• **WHAT YOU WILL DO**
Stop at the line containing "1.169,10 TL": write out every line from the beginning of the entries up to and including it, minus the pictures.

• **MATERIAL SHOWN**
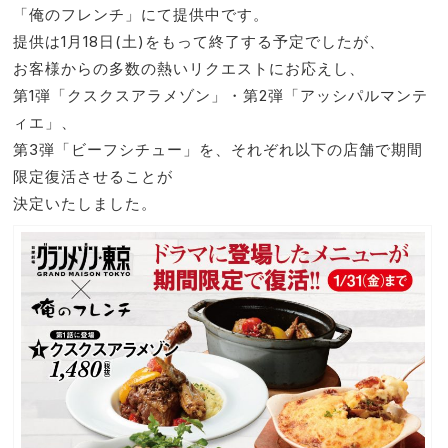
「俺のフレンチ」にて提供中です。
提供は1⽉18⽇(⼟)をもって終了する予定でしたが、
お客様からの多数の熱いリクエストにお応えし、
第1弾「クスクスアラメゾン」・第2弾「アッシパルマンテ
ィエ」、
第3弾「ビーフシチュー」を、それぞれ以下の店舗で期間
限定復活させることが
決定いたしました。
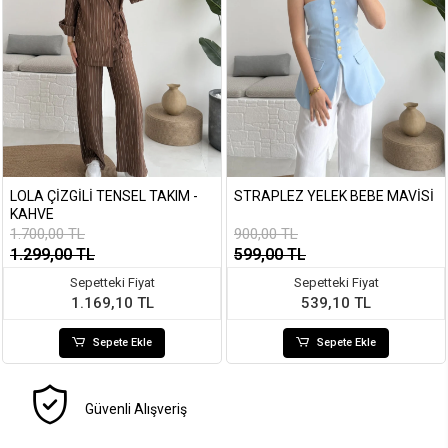
LOLA ÇIZGILI TENSEL TAKIM -
STRAPLEZ YELEK BEBE MAVISI
KAHVE
1.700,00 TL
900,00 TL
1.299,00 TL
599,00 TL
Sepetteki Fiyat
Sepetteki Fiyat
1.169,10 TL
539,10 TL
Sepete Ekle
Sepete Ekle
Güvenli Alışveriş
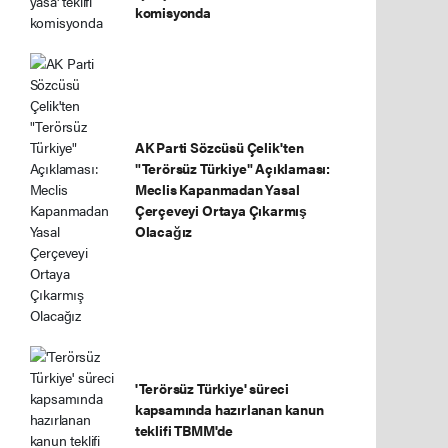
komisyonda
AK Parti Sözcüsü Çelik'ten
"Terörsüz Türkiye" Açıklaması:
Meclis Kapanmadan Yasal
Çerçeveyi Ortaya Çıkarmış
Olacağız
'Terörsüz Türkiye' süreci
kapsamında hazırlanan kanun
teklifi TBMM'de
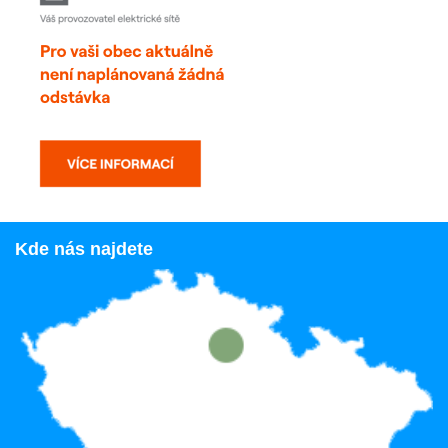
Kde nás najdete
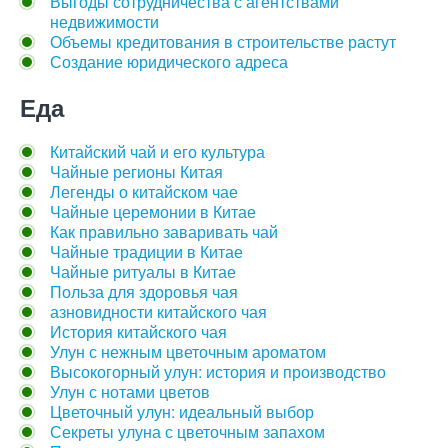
Выгоды сотрудничества с агентствами
недвижимости
Объемы кредитования в строительстве растут
Создание юридического адреса
Еда
Китайский чай и его культура
Чайные регионы Китая
Легенды о китайском чае
Чайные церемонии в Китае
Как правильно заваривать чай
Чайные традиции в Китае
Чайные ритуалы в Китае
Польза для здоровья чая
азновидности китайского чая
История китайского чая
Улун с нежным цветочным ароматом
Высокогорный улун: история и производство
Улун с нотами цветов
Цветочный улун: идеальный выбор
Секреты улуна с цветочным запахом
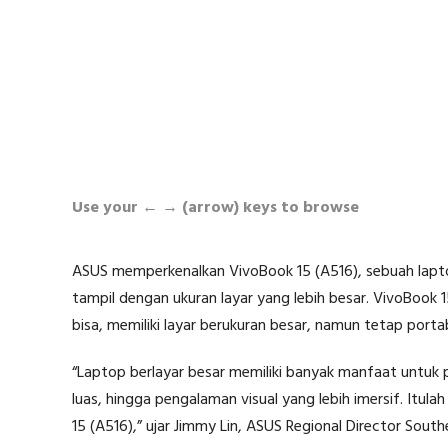
Use your ← → (arrow) keys to browse
ASUS memperkenalkan VivoBook 15 (A516), sebuah laptop
tampil dengan ukuran layar yang lebih besar. VivoBook 1
bisa, memiliki layar berukuran besar, namun tetap port
“Laptop berlayar besar memiliki banyak manfaat untuk p
luas, hingga pengalaman visual yang lebih imersif. Itul
15 (A516),” ujar Jimmy Lin, ASUS Regional Director South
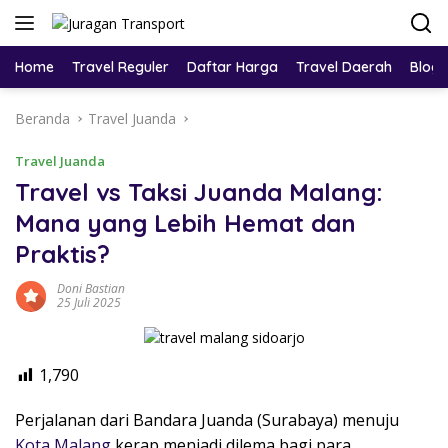
Home
Travel Reguler
Daftar Harga
Travel Daerah
Blog
Beranda
Travel Juanda
Travel Juanda
Travel vs Taksi Juanda Malang:
Mana yang Lebih Hemat dan
Praktis?
Doni Bastian
25 Juli 2025
1,790
Perjalanan dari Bandara Juanda (Surabaya) menuju
Kota Malang
kerap menjadi dilema bagi para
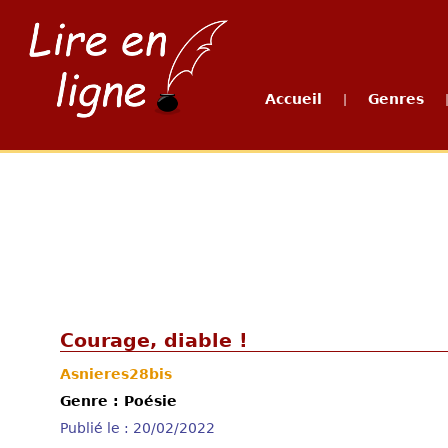
Accueil
Genres
|
Courage, diable !
Asnieres28bis
Genre : Poésie
Publié le : 20/02/2022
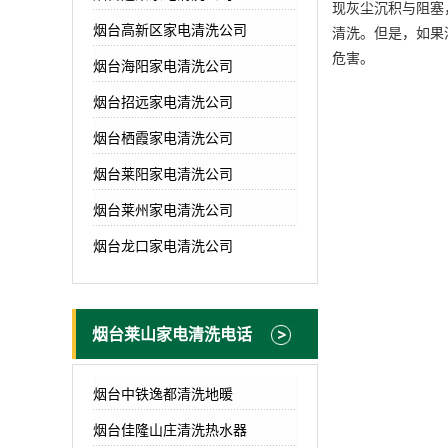
现灰尘沉积与阻塞
烟台高新区家电清洗公司
清洗。但是，如果
危害。
烟台海阳家电清洗公司
烟台招远家电清洗公司
烟台栖霞家电清洗公司
烟台莱阳家电清洗公司
烟台莱州家电清洗公司
烟台龙口家电清洗公司
烟台莱山家电清洗电话
烟台中铁逸都清洗地暖
烟台佳隆山庄清洗热水器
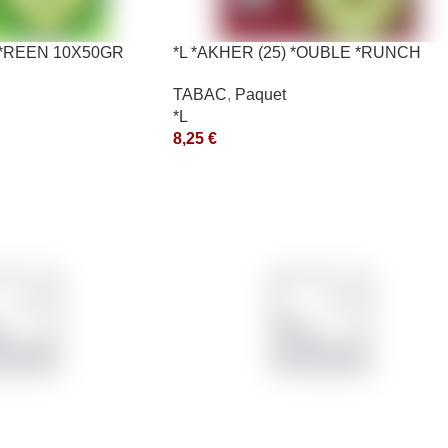
G *REEN 10X50GR
*L *AKHER (25) *OUBLE *RUNCH
10X50GR *aquet
TABAC
,
Paquet
*L
8,25
€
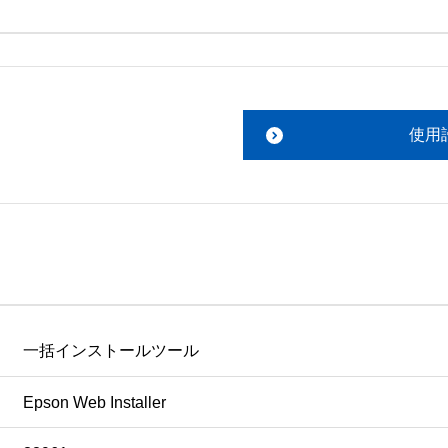
。搭載ソフトウェアについてのお問い合わせは、最寄りのイン
ファイルをお読み下さい。 

責任において行っていただきます。 

使用
あります。 

ものを除きセイコーエプソン株式会社に帰属します。
一括インストールツール
Epson Web Installer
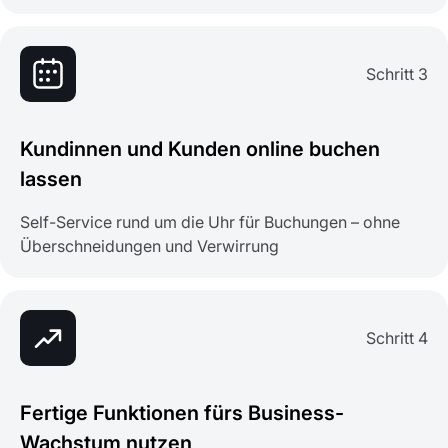
Schritt 3
Kundinnen und Kunden online buchen
lassen
Self-Service rund um die Uhr für Buchungen – ohne
Überschneidungen und Verwirrung
Schritt 4
Fertige Funktionen fürs Business-
Wachstum nutzen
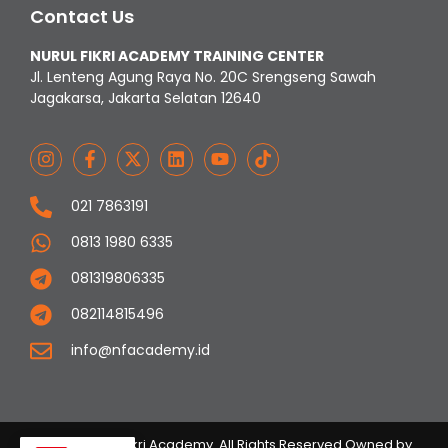
Contact Us
NURUL FIKRI ACADEMY TRAINING CENTER
Jl. Lenteng Agung Raya No. 20C Srengseng Sawah
Jagakarsa, Jakarta Selatan 12640
021 7863191
0813 1980 6335
081319806335
082114815496
info@nfacademy.id
© 2023 Nurul Fikri Academy. All Rights Reserved Owned by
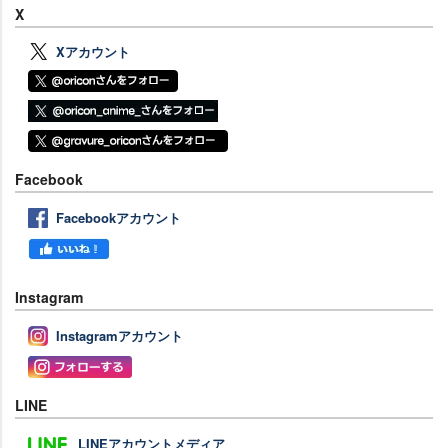
X
Xアカウント
Facebook
Facebookアカウント
Instagram
Instagramアカウント
LINE
LINEアカウントメディア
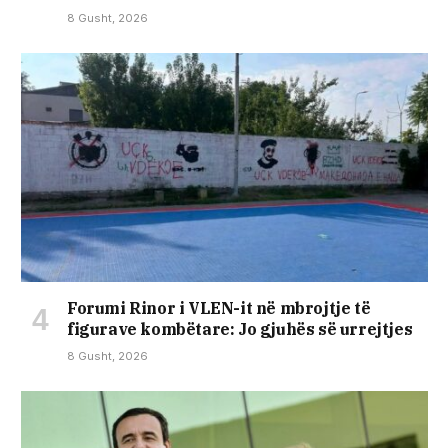
8 Gusht, 2026
Forumi Rinor i VLEN-it në mbrojtje të
figurave kombëtare: Jo gjuhës së urrejtjes
8 Gusht, 2026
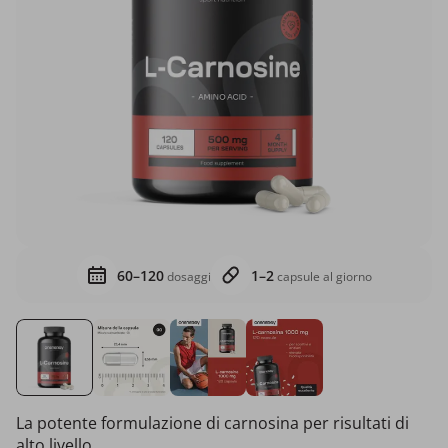
60–120
1–2
dosaggi
capsule al giorno
La potente formulazione di carnosina per risultati di
alto livello.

• **SOLUTION TO THIS PROBLEM**
「俺のフレンチ」にて提供中です。
提供は1⽉18⽇(⼟)をもって終了する予定でしたが、
お客様からの多数の熱いリクエストにお応えし、
第1弾「クスクスアラメゾン」・第2弾「アッシパルマンテ
ィエ」、
第3弾「ビーフシチュー」を、それぞれ以下の店舗で期間
限定復活させることが
決定いたしました。
LOLA ÇIZGILI TENSEL TAKIM -
STRAPLEZ YELEK BEBE MAVISI
KAHVE
1.700,00 TL
900,00 TL
1.299,00 TL
599,00 TL
Sepetteki Fiyat
Sepetteki Fiyat
1.169,10 TL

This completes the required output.